Hepatitis C, a common liver disease that affects an estimated 3.9 million people in the United States, is transmitted through exposure to infected blood (blood was not screened for hepatitis C until 1992) and sexual contact with an infected person. The majority of people with the ailment have no bothersome symptoms, which is why health experts say millions are unaware that they even have it.
Hepatitis C is typically diagnosed when abnormal liver enzymes are identified through a routine blood test or if the infection becomes severe. Seventy percent of patients with hepatitis C develop chronic disease and 30% may develop cirrhosis of the liver within 20 years of exposure to the virus, which causes severe scarring of the liver. An additional 20% of these patients eventually develop liver cancer.
Hepatitis C virus infection is the leading cause of chronic liver disease, the reason for more than 30% of liver
transplantations, and a major contributor to as many as 12,000 deaths annually. Total medical costs for people with hepatitis C are approximately $30 billion.
To date, treatments for hepatitis C virus infection have been somewhat disappointing. The best cure rates following a 24-to 48-week course of therapy with the combination of the oral antiviral medicine ribavirin (taken three times a day) and an injectable interferon (once a week) is about 40%. The flulike side effects of these drugs are often debilitating, however, leading many patients to stop treatment. When a second round of treatment is used with this chemotherapy combination, success rates plummet to 10%. There are an estimated 300,000 Americans with hepatitis C who have failed this treatment protocol. When medical care is ineffective and the disease progresses, a liver transplant may be necessary.
Unfortunately, there are no proven medicines for patients who don’t respond to traditional hepatitis C therapy—until now, that is.
Two advanced drugs called hepatitis C protease inhibitors now awaiting approval from the Food and Drug
Administration (FDA) have the ability to fundamentally change the treatment for hepatitis C for patients who have not responded to previous therapies. Both new drugs have been very successful in curing test subjects in clinical trials, which represents a big step forward in successfully battling this debilitating disease.

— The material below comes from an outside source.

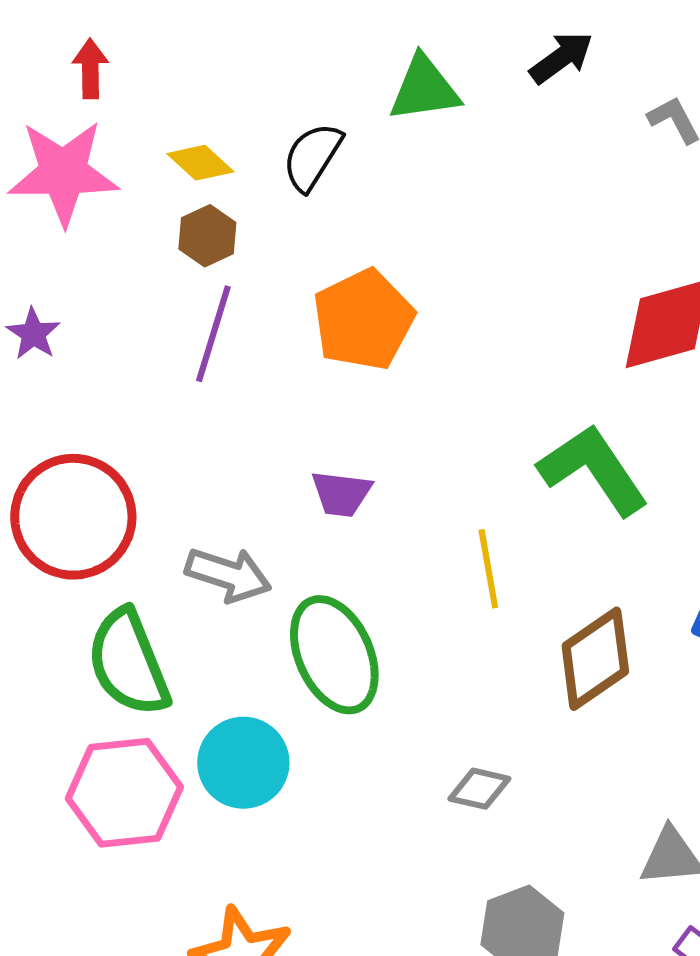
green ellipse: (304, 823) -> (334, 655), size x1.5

The experimental drugs belong to a class of medications called protease inhibitors, which work by blocking a key enzyme that viruses need in order to copy themselves and proliferate. New data from Phase 2 trials report that when the experimental drug telaprevir, developed specifically to target hepatitis C virus, was added to standard treatments for hepatitis C, 72% of the patients achieved sustained viral response (or viral cure) after taking the medication for 24 weeks. This study confirmed that the 24-week course was just as effective as it was for patients taking the drug cocktail for 48 weeks.

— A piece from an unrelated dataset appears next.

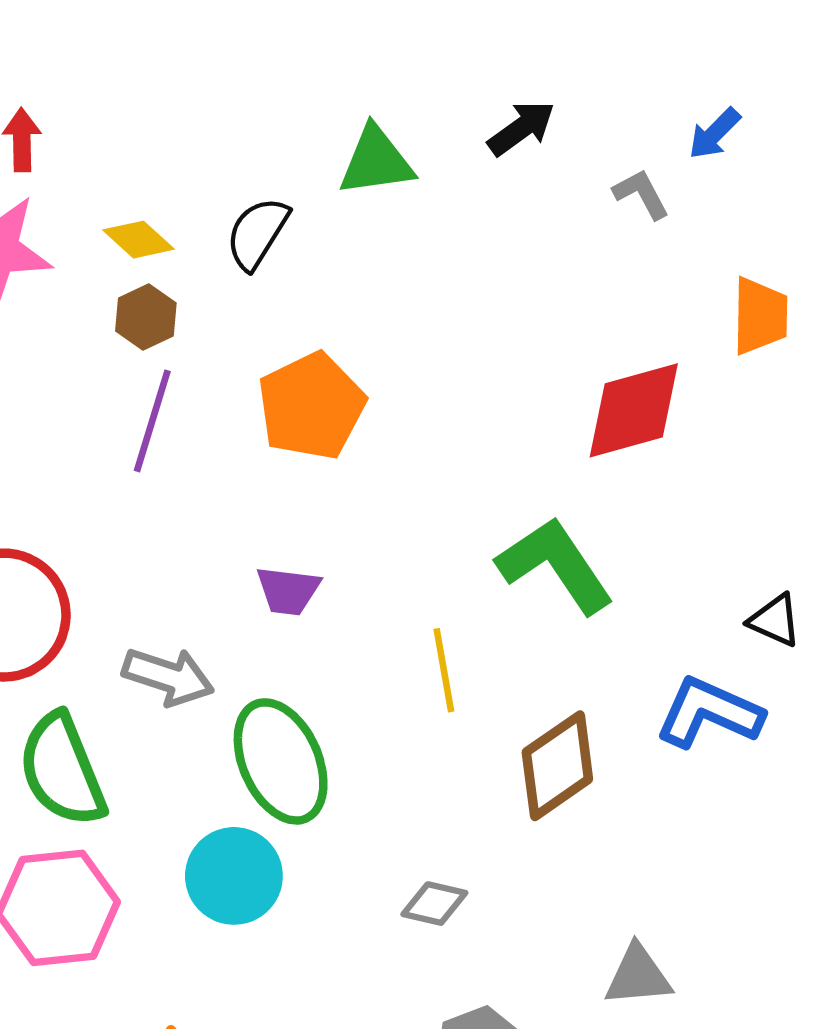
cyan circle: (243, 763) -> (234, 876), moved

Study results with a drug called boceprevir were similar with difficult-to-treat patients with hepatitis C, although cure rates were slightly lower with the three-drug combination. When combined with interferon and ribavirin, boceprevir cured the infections of about 66% of the patients who took the drugs for 48 weeks compared to 38% of those in the control group who received the standard therapy for 48 weeks.

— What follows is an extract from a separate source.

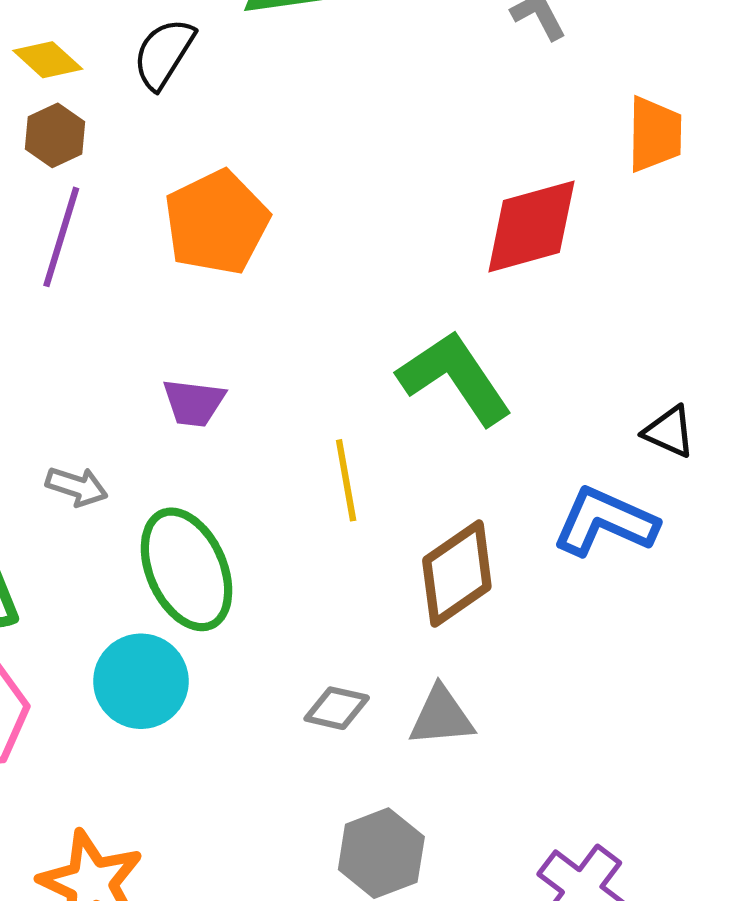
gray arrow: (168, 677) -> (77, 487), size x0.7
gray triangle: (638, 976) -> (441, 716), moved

The good news is that cure rates with these new protease inhibitors are higher than those with standard hepatitis C therapy. And so, after decades of research and expected FDA approvals, a new era of antiviral medications developed specifically to target hepatitis C virus is about to begin.
Where Are They Now
The best cure rates of hepatitis C, a common liver disease that affects an estimated 4 million Americans, come from a combination of the oral antiviral medicine ribavirin and an injectable interferon. The flulike side effects of these drugs are often debilitating leading many patients to stop treatment. There are an estimated 300,000 Americans with hepatitis C who have failed this treatment protocol.
With a new wave of all-oral Hepatitis C medication becoming available in 2013, these protease inhibiting drugs from 2011 became outdated and while they were successful treatments for these patients, in 2015 both have discontinued sales in the United States.
A company at the forefront of HVC (Hepatitis C virus) treatment has recently released a pan-genotypic regiment for the treatment of HCV in both the US and Canada as of 2016. Two of these pan-genotypic antivirals for Hepatitis C received recommendation for approval from the Committee for Medicinal Products for Human Use (CHMP) in 2017. This company is also evaluating fixed dosages of protease inhibitor regiments in studies for the treatment of chronic genotype HCV.